Esa norma había sido dictada en 2018, cuando la inflación se había disparado muy por encima de los índices registrados en 2016 y 2017, en el pico de otorgamiento de préstamos hipotecarios UVA. Se la entendió entonces como una cobertura para el público para enfrentar el alza de la inflación sin caer en la morosidad en un crédito clave para cualquier familia como es el de la vivienda.

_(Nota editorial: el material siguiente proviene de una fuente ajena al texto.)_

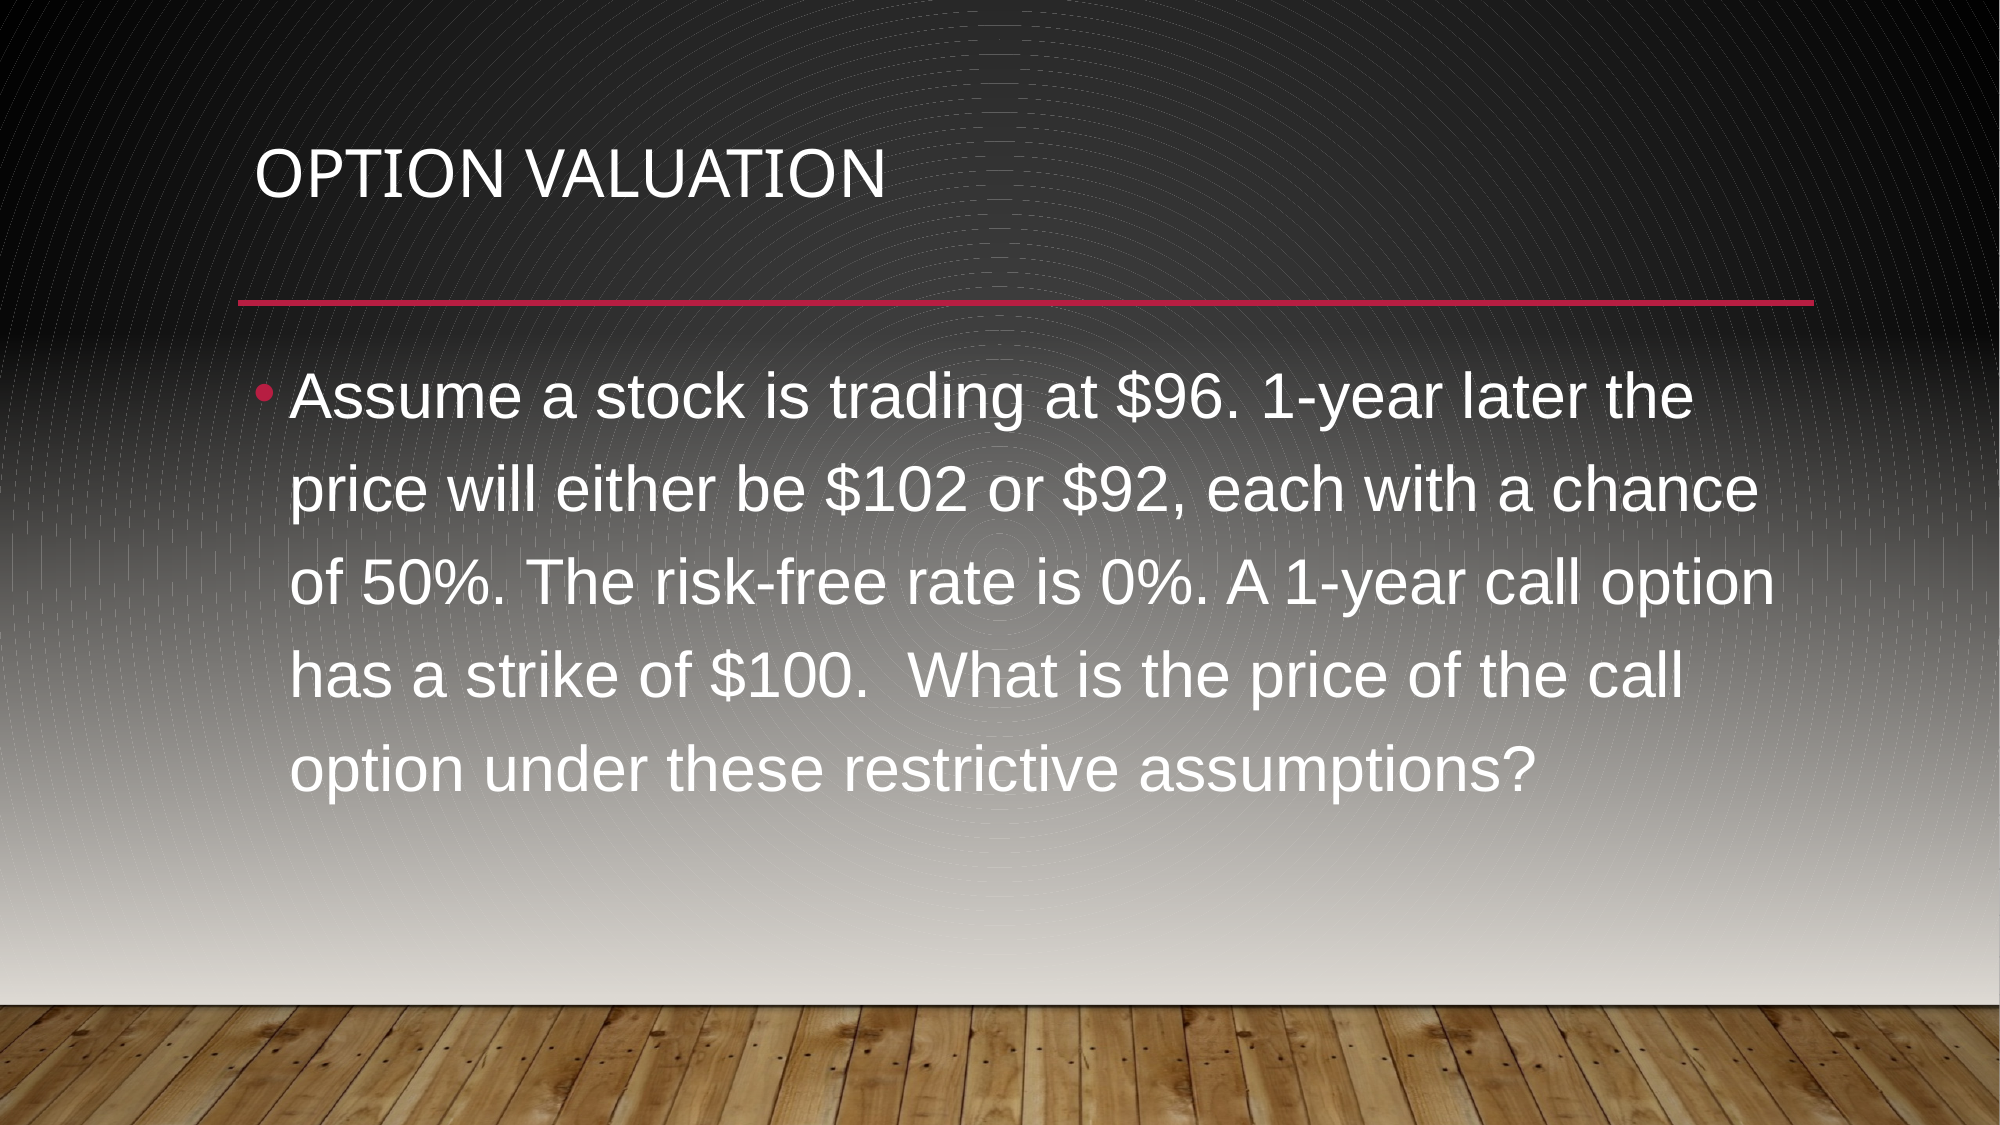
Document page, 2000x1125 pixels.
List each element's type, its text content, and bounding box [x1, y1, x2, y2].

list Assume a stock is trading at $96. 1-year later the price will either be $102 or $92, each with a chance of 50%. The risk-free rate is 0%. A 1-year call option has a strike of $100. What is the price of the call option under these restrictive assumptions? [238, 330, 1813, 897]
picture [0, 1005, 2000, 1125]
title Option valuation [238, 131, 1813, 305]
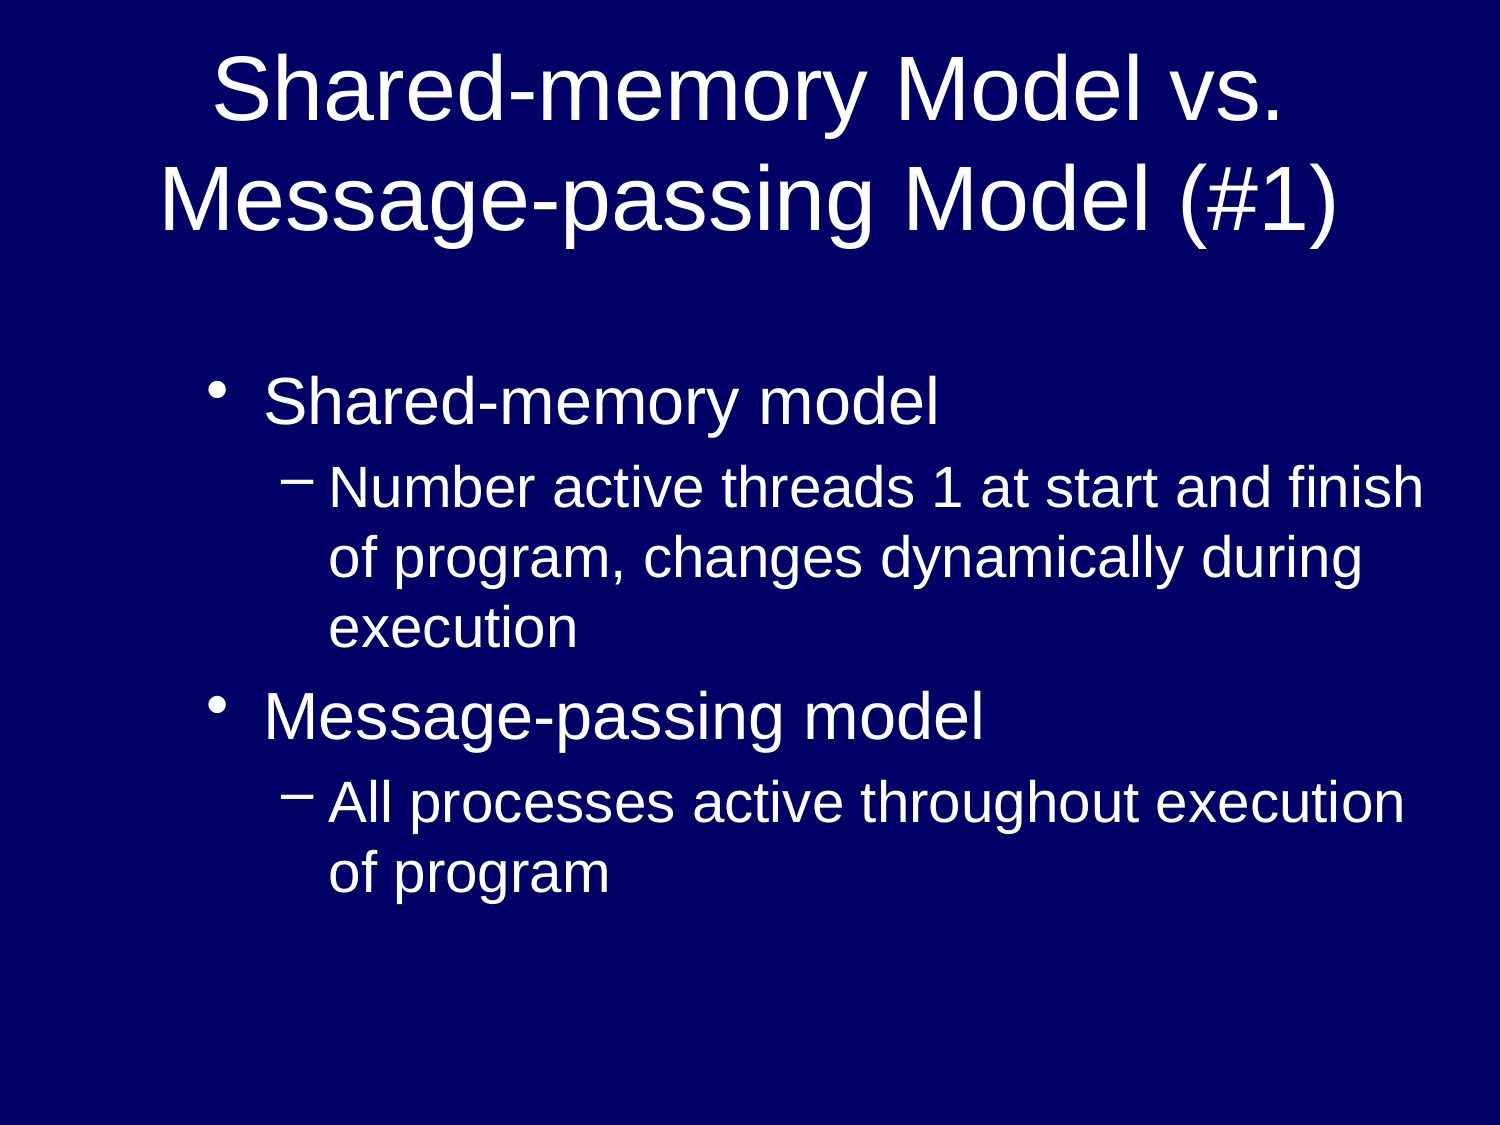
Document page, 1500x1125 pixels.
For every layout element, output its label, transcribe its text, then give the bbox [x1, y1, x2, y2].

title Shared-memory Model vs. Message-passing Model (#1) [74, 44, 1426, 233]
list Shared-memory model Number active threads 1 at start and finish of program, changes dynamically during execution Message-passing model All processes active throughout execution of program [191, 349, 1468, 995]
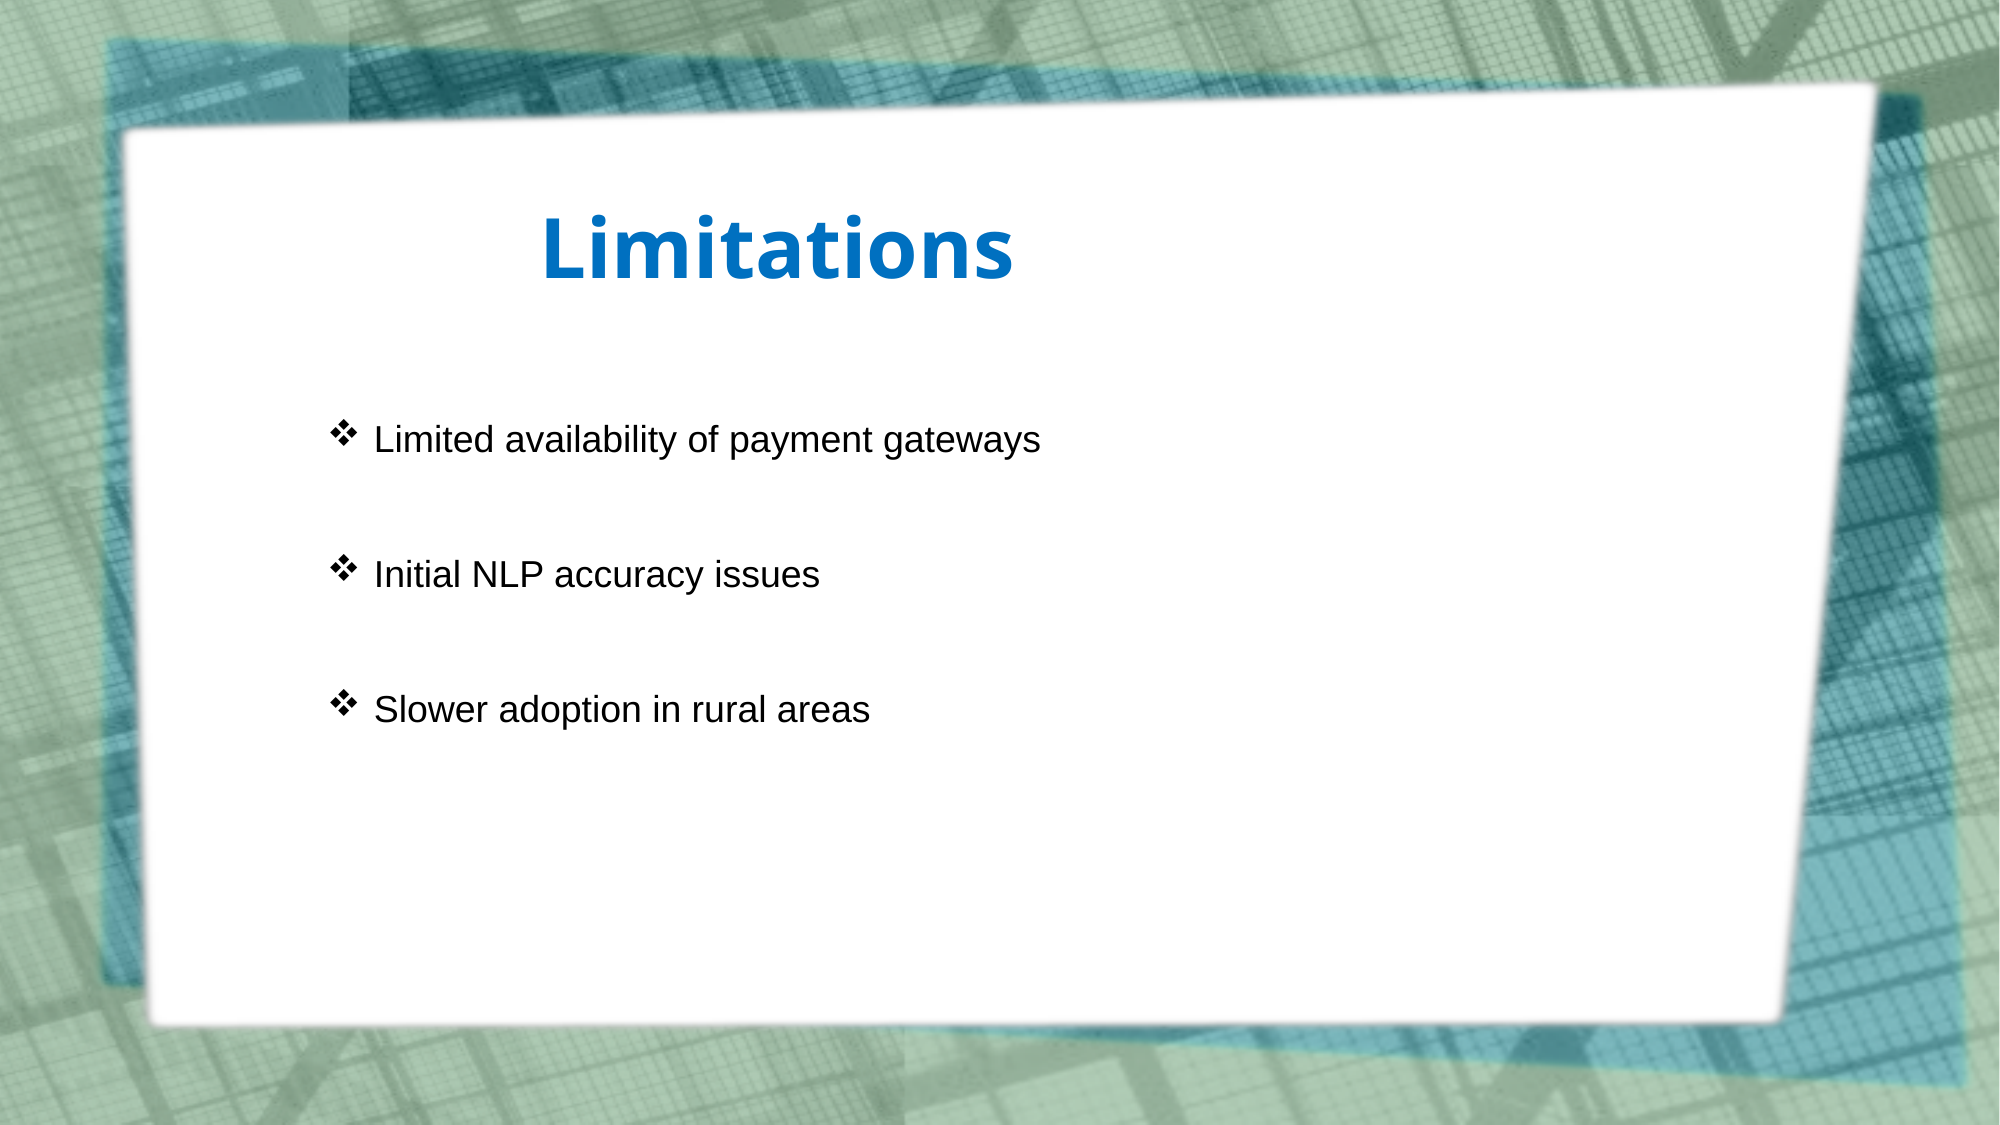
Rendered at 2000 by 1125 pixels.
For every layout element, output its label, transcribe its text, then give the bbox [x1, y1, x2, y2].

Ayer, el Banco Central decidió cambiar ese criterio. En su lugar, simplemente mencionó que “al momento del otorgamiento de financiaciones a personas humanas, se deberá tener especial atención a la relación cuota/ingreso de manera de que el deudor pueda afrontar posibles incrementos en el importe de las cuotas sin afectar su capacidad de pago, teniendo en cuenta que sus ingresos pueden no seguir la evolución de la Unidad de Valor Adquisitivo actualizable por “CER” (“UVA”).”
Varios de los 14 bancos públicos y privados que ya están otorgando préstamos hipotecarios hicieron notar la existencia de este beneficio en el lanzamiento, como una forma de protección frente a un eventual salto de la inflación. “Se puede solicitar una extensión del plazo si el importe de la cuota a pagar llega a superar el 10% del valor de cuota resultante de haber aplicado a ese préstamo un ajuste de capital por el CVS desde su desembolso”, señaló ayer el Banco Ciudad, que ya informó el primer préstamo efectivamente otorgado con su nueva línea.
“El BCRA establece que si la cuota supera en un 10% el valor ajustado por el CVS, el plazo del préstamo se extenderá hasta un 25%”, había informado el Banco del Sol, otra entidad que resaltó el beneficio para el tomador del crédito.
Según explicaron fuentes del sistema financiero, la razón del Banco Central para quitar esta protección obedece a los planes de securitización de las hipotecas en esta nueva etapa del crédito para la vivienda con garantía real. Esa operación permite a los bancos salir al mercado con un título respaldado por el pago de los préstamos, para conseguir más fondeo y liquidez. Para “titulizar” esos hipotecas es necesario estandarizarlas, algo que se vuelve complicado si los créditos cuentan con la opción de modificar el plazo o cambiar el modo de ajuste de las cuotas, del índice de inflación al de salarios.
De esa forma, darle esa protección al cliente ya no será obligatorio para los bancos. El Central apunta a que existan otros mecanismos de cobertura, pero de aplicación discrecional para las entidades financieras. Así, cada banco podrá ofrecer (o no) su propio método de protección para quien contrata un préstamo para comprar su vivienda. Y esa cobertura se volvería una condición comercial más, ya no será un obligación normativa.
En caso de una suba fuerte de la inflación que exceda a la suba del salario, cada banco podría ofrecer la extensión del plazo, absorber el aumento excesivo de la cuota, hacerlo con solo una parte de ese excedente y que el resto lo pague el cliente, o cualquier otra opción alternativa.
En este sentido ya se inclinó el Banco Nación, que hace poco anunció su línea de préstamos hipotecarios UVA a la que añadió un mecanismo opcional para asegurarle al cliente un tope para la cuota. Claro que aquellos que elijan tener esa tranquilidad, tendrán que pagar una cuota más alta.
Según explicó el Nación, su línea +Hogares con BNA “cuenta con un beneficio adicional; aquellos clientes que reciban haberes por el BNA, pueden ‘topear’ la cuota aplicando al préstamo un ajuste a través del coeficiente de variación salarial por un costo adicional del 1,5% anual”. El presidente del Banco, Daniel Tillard, detalló que “estas diferencias se trasladarán al final del préstamo una vez finalizado el programa, tanto a través de un préstamo personal o mediante la extensión de la hipoteca. Recién a los 180 días se podrá ejercitar el uso de esta opción”.